Lewin stressed the importance of “beginning with the end in mind.” He argued that addressing scale-up challenges early, even at the early clinical stage, can be beneficial. “Process change is costly, and process change at a late stage in a rush is very costly,” he admitted. For biopharmaceutical companies that have already invested significant resources in late-stage development, PluriCDMO aims to facilitate a smooth transition to commercialisation. “Our goal is to get these companies to the finish line and into commercialisation, hence, we comprehensively plan out how to create the product and what will be required across the supply chain to bring that product to physicians and their patients wherever they might be. Yet, the most critical factor when scaling up is being able to see the big picture and break down the actionable steps needed to continually progress,” Lewin said.

Addressing the challenges of cell-based therapies

CDMOs face several challenges when supporting cell-based therapies, particularly regarding technology and expertise. Lewin acknowledged the diversity of products being developed as a significant, albeit welcome, challenge. “Cell therapy CDMOs need to be able to work with a variety of cell types, potentially a range of gene modifying technologies, autologous as well as allogeneic cell sources, and many other variables,” he explained. PluriCDMO addresses this diversity by focusing on adaptable technology platforms, such as its 3D platform. “Our approach has been to focus on adaptable and robust platforms that can meet the diverse manufacturing challenges that our customers face,” Lewin said.

He also highlighted the challenges faced by regulatory bodies in developing standards for this emerging field. PluriCDMO, as a pioneer in cell therapy development, is committed to working with international agencies and its customers to meet these evolving regulatory standards and ensure patient safety. “We truly see ourselves as a partner, one who brings significant experience and forethought to the clinical research and development process,” Lewin said.

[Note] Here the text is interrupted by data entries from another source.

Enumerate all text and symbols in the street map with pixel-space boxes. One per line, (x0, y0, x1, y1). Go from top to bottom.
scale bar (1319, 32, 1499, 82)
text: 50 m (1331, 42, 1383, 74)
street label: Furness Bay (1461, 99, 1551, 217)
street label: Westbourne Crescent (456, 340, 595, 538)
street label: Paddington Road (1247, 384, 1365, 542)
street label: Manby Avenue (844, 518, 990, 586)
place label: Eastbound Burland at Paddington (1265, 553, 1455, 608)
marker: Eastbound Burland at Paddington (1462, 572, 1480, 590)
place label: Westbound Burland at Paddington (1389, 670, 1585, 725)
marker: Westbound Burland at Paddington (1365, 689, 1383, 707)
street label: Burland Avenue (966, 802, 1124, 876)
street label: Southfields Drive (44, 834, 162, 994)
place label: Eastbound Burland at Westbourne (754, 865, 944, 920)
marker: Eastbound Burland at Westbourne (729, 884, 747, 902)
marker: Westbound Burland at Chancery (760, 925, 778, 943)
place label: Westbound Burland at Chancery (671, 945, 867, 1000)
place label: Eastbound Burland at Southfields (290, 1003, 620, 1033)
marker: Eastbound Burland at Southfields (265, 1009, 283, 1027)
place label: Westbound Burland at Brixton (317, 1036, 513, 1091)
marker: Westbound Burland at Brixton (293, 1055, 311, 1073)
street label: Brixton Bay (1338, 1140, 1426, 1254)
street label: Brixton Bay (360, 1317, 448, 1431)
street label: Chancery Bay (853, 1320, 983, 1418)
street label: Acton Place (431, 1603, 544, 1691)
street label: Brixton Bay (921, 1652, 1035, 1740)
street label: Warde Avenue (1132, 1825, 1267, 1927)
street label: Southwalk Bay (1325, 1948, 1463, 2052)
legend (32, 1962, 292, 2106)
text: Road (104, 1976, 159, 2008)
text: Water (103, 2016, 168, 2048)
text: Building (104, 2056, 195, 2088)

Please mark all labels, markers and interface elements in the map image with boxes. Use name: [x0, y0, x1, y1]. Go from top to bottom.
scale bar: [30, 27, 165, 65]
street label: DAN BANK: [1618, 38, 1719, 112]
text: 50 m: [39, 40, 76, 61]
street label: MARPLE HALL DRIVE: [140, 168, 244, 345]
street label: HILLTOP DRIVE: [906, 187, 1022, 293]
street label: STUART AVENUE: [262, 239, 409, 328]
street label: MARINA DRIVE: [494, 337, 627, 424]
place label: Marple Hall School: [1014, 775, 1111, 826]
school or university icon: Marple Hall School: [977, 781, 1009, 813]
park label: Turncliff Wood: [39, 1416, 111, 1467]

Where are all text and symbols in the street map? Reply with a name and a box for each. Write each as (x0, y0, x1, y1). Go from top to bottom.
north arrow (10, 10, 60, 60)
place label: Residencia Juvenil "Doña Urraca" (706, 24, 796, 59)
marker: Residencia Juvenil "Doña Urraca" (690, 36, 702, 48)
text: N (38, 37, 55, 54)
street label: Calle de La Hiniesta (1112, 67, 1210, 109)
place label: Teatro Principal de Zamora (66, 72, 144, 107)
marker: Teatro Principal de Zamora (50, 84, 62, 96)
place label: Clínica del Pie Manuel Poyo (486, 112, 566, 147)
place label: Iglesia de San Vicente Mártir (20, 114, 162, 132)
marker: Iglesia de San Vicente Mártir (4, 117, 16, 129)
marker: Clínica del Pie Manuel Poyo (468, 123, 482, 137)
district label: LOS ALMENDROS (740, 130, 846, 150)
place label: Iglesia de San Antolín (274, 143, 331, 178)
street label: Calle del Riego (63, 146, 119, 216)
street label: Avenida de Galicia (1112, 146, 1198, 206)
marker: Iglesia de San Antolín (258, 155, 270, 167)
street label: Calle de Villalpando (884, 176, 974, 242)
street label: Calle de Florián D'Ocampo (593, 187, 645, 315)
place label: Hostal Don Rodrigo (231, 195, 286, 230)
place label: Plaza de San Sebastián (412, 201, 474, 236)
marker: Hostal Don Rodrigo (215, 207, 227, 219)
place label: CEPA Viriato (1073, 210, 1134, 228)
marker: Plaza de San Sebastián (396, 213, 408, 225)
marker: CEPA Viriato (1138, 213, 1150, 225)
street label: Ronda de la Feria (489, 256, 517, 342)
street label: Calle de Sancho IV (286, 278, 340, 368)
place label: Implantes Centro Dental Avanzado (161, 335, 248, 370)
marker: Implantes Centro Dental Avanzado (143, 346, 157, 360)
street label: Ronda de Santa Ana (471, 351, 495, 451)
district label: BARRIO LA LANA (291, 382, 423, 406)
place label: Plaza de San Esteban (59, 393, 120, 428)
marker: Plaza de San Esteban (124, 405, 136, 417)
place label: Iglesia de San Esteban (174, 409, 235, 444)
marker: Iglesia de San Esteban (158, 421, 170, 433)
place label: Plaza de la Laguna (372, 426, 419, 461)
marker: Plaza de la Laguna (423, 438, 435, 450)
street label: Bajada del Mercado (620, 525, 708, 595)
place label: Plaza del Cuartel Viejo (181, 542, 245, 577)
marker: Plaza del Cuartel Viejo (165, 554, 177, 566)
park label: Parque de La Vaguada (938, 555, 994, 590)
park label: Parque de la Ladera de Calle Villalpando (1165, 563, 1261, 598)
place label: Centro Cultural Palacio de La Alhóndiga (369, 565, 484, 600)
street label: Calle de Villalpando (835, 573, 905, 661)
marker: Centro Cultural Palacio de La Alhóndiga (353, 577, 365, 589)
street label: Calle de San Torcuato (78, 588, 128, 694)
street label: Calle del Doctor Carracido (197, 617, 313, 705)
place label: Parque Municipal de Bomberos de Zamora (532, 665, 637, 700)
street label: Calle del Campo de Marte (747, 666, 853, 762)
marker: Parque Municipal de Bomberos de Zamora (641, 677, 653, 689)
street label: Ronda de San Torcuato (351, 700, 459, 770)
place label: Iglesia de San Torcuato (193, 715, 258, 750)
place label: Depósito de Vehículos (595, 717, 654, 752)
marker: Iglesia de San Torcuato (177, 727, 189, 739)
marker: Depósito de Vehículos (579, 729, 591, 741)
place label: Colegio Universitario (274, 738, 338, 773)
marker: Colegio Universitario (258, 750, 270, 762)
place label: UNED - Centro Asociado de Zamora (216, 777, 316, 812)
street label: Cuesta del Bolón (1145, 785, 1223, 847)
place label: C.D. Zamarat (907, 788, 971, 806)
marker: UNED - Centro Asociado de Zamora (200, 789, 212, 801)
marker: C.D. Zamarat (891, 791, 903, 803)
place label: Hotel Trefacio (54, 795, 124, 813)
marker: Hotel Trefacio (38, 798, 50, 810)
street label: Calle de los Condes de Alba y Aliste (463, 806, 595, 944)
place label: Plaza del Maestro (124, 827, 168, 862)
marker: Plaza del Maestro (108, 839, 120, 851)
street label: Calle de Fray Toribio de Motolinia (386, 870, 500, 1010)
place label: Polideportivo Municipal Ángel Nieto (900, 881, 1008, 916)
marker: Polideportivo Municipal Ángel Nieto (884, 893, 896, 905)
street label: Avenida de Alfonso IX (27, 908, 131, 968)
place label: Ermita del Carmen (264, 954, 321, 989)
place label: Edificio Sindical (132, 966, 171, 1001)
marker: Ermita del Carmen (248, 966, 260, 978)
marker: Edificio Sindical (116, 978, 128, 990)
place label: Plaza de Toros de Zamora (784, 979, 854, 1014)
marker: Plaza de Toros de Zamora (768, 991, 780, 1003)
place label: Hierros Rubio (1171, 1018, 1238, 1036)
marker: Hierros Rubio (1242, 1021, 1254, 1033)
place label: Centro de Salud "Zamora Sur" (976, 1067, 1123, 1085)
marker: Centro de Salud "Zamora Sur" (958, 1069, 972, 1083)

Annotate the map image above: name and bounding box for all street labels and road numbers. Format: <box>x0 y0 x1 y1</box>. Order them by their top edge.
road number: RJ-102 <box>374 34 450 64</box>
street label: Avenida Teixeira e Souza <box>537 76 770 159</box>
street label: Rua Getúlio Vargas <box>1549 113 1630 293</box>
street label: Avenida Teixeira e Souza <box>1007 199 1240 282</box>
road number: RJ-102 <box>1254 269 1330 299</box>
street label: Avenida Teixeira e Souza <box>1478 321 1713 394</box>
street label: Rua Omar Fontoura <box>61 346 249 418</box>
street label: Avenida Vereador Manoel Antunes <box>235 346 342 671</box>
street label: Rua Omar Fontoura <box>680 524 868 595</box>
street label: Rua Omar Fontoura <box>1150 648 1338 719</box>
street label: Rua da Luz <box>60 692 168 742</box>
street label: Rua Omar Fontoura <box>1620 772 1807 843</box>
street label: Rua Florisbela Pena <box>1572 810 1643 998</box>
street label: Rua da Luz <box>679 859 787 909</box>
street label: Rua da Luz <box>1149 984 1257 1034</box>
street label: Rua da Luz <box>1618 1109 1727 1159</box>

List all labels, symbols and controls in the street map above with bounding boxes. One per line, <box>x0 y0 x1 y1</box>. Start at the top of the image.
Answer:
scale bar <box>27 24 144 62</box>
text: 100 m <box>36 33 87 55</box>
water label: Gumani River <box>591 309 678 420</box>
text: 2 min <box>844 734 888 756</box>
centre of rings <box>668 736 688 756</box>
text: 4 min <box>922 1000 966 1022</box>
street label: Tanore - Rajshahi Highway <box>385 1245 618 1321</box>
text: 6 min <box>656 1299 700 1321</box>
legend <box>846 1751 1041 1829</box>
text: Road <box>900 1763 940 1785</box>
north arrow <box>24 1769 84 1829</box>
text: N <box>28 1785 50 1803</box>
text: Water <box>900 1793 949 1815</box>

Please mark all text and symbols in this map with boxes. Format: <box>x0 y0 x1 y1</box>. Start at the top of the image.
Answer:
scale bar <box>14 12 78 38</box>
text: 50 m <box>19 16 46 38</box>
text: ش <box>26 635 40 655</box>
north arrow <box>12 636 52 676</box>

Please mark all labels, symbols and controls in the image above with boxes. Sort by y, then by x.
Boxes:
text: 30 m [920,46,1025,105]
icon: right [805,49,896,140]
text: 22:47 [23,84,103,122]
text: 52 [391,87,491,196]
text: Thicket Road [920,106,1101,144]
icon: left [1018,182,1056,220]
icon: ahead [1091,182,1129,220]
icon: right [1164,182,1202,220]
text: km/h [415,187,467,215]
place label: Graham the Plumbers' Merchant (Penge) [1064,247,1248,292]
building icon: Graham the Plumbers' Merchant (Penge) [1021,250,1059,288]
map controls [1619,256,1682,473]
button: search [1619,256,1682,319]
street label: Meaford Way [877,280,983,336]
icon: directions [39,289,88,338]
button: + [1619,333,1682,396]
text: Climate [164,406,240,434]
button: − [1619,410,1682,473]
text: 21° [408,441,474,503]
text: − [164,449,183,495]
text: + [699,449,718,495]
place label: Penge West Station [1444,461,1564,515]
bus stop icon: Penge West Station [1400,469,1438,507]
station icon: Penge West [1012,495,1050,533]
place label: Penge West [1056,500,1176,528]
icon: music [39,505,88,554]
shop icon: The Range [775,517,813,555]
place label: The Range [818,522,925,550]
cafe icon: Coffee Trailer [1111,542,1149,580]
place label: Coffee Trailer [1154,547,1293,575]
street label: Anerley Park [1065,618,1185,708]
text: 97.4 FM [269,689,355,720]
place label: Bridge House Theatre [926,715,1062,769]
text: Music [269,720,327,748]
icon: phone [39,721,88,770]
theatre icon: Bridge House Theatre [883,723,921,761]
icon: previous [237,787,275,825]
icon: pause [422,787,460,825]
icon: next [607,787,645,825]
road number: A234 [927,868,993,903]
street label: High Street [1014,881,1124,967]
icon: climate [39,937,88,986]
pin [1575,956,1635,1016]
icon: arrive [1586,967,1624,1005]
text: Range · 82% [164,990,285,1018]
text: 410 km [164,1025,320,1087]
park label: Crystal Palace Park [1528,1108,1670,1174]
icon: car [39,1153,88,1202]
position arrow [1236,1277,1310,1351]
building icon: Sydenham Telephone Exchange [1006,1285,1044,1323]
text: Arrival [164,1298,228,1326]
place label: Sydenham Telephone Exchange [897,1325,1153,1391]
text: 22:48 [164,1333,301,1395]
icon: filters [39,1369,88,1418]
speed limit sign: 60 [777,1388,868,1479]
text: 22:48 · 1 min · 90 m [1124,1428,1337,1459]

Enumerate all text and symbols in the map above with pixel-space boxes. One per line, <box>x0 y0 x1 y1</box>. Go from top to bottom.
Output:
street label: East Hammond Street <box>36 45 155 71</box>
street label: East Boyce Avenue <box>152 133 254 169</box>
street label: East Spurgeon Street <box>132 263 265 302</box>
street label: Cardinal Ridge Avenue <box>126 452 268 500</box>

Innovations on the horizon

PluriCDMO is actively working on innovations to further enhance its cell therapy manufacturing capabilities. A key focus is the continued development of its proprietary 3D platform. While initially developed for adherent cell growth, recent research has demonstrated its potential for expanding non-adherent cells, such as primary human T cells. “We are actively researching ways to improve the efficiency of culture for T cell populations with a view to supporting allogeneic CAR-T manufacture,” Lewin explained. PluriCDMO is also collaborating with partners to increase the scale of cell production and expand the range of cell types and products that can be manufactured on the platform. Lewin anticipates the platform’s future use in the manufacture of commercial plant and animal cell-derived products, as well as commercial exosomes and viral vectors. “I fully expect to see our 3D platform involved in the manufacture of commercial plant and animal cell-derived products, and also of commercial exosomes and viral vectors for many applications in the coming years,” he concluded.